Question

How do you solve $9-\dfrac{3}{\dfrac{1}{3}}+1$ ?

Answer 1

Hint:
In the above question, we were asked to simplify $9-\dfrac{3}{\dfrac{1}{3}}+1$ , as you can see that we have to add and subtract the whole number with the fraction. For which we have to solve the fractional part first and then we will add 1 and finally we will subtract that from 9. So let’s solve this problem.

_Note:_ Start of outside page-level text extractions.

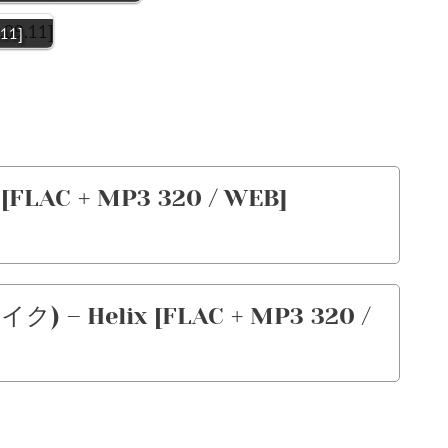
.11]
FLAC + MP3 320 / WEB]
) – Helix [FLAC + MP3 320 /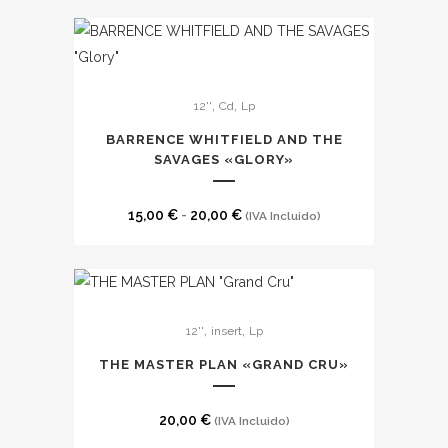
Este
,
,
12''
Cd
Lp
producto
tiene
BARRENCE WHITFIELD AND THE
múltiples
SAVAGES «GLORY»
variantes.
Las
Rango
15,00
€
-
20,00
€
(IVA Incluido)
opciones
de
se
precios:
pueden
desde
elegir
15,00 €
,
,
12''
insert
Lp
en
hasta
THE MASTER PLAN «GRAND CRU»
la
20,00 €
página
de
20,00
€
(IVA Incluido)
producto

Complete step by step solution:
In this question, we will first solve the fractional part which is $\dfrac{3}{\dfrac{1}{3}}$ . This fraction can also be written as $3\div \dfrac{1}{3}$
Now, turn $\dfrac{1}{3}$ upside down and multiply
 $\therefore 3\times \dfrac{3}{1}$ = 9
Putting 9 in the place of $\dfrac{3}{\dfrac{1}{3}}$ in our problem, we will get
= 9 – 9 + 1
= 1

Therefore, $9-\dfrac{3}{\dfrac{1}{3}}+1$ = 1

Additional Information:
In this solution, we got an improper fraction which is $\dfrac{9}{1}$. But there are other forms of fractions as well like faction, unlike fraction, mixed fraction, equivalent fraction, and a proper fraction.

Note:
In the above solution, we have first solved $\dfrac{3}{\dfrac{1}{3}}$. It can also be solved in another way. Suppose we have to solve $\dfrac{\dfrac{a}{b}}{\dfrac{c}{d}}$. We know that $\dfrac{\dfrac{a}{b}}{\dfrac{c}{d}}=\dfrac{a\times d}{b\times c}$. Our problem was $\dfrac{3}{\dfrac{1}{3}}$, here the numerator 3 has no denominator which means that it has 1 as the denominator. So it becomes $\dfrac{\dfrac{3}{1}}{\dfrac{1}{3}}$ which is $\dfrac{3\times 3}{1\times 1}$. Therefore, we concluded that $\dfrac{3}{\dfrac{1}{3}}$ is equal to 9.